Principle Investigator: Yvon Woappi, Ph.D
Dr. Yvon Woappi (Pronounced: E-Von wah-PEE) is an Assistant Professor of Physiology and Cellular Biophysics, and the Endowed Herbert and Florence Irving Assistant Professor of Dermatology in the Vagelos College of Physicians and Surgeons at Columbia University. He equally holds a tertiary appointment in the Department of Biomedical Engineering at the Fu Foundation School of Engineering and Applied Science at Columbia University.
Yvon’s passion for life science and engineering ignited during his childhood in Douala, Cameroon and was magnified after his family immigrated to the U.S. during his middle school years. He went on to earn his B.S. in Biology from the University of Pittsburgh and his Ph.D. in Biomedical Sciences as a Grace Jordan McFadden Fellow under Lucia Pirisi-Creek, M.D. at the University of South Carolina School of Medicine. His doctoral work helped characterize the relationship between epithelial regeneration and virus-induced neoplasia (J Virol 92:e00331-18) and laid the groundwork for synthetic regeneration, the research concept he would later pursue in his independent lab. Yvon went on to complete his postdoctoral training in the Harvard Dermatology Research Training Program at Harvard Medical School and Brigham and Women’s Hospital. There, he studied epidermal stem cell renewal in inflammation and cancer, developing novel tissue-specific gene editing platforms to investigate skin stem cell biology in vivo. His postdoctoral work was awarded the NIH K99/R00 pathway-to-independence MOSAIC award to advance his research on skin stem cell biology and regeneration. He joined the faculty at Harvard Medical School in 2021 as an Instructor of Dermatology, then transitioned into his Assistant Professorship in the Fall of 2022 at Columbia University. He is currently the director of the Synthetic Regeneration and Systems Physiology Laboratory at Columbia.

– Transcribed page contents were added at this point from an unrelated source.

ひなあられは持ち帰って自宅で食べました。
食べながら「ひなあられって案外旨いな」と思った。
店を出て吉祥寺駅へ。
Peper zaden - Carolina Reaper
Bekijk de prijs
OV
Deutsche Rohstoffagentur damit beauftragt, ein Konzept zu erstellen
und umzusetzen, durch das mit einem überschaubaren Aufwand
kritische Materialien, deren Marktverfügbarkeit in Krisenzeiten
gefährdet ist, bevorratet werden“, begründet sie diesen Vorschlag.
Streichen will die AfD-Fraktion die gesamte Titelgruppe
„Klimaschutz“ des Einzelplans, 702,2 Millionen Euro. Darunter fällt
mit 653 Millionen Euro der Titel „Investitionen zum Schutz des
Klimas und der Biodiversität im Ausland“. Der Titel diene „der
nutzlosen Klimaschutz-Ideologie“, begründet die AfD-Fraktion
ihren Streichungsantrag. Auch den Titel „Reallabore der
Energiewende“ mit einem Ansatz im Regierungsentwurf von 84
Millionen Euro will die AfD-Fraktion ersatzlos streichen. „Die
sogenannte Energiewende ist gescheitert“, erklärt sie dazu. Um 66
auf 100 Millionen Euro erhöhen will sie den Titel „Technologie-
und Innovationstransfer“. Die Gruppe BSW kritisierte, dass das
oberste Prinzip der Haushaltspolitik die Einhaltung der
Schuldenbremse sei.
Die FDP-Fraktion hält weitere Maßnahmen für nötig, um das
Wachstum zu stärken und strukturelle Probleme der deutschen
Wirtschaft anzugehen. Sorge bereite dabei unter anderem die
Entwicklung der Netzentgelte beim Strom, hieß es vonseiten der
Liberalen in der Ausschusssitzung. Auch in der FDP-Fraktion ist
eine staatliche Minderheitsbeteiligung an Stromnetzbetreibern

Yvon’s research accomplishments have earned numerous distinctions, prizes, and awards, including the MIT Rising Star Award and designation among the “1000 Inspiring Black Scientists in America” by Cell Press News and the Community of Scholars. Yvon is also an inaugural recipient of the NIH MOSAIC fellowship from the National Institute of General Medical Sciences, and is an ardent proponent of inclusive excellence. Outside of the lab, he enjoys spending time with his wife and children, and going on nature walks. He is equally an avid chess player.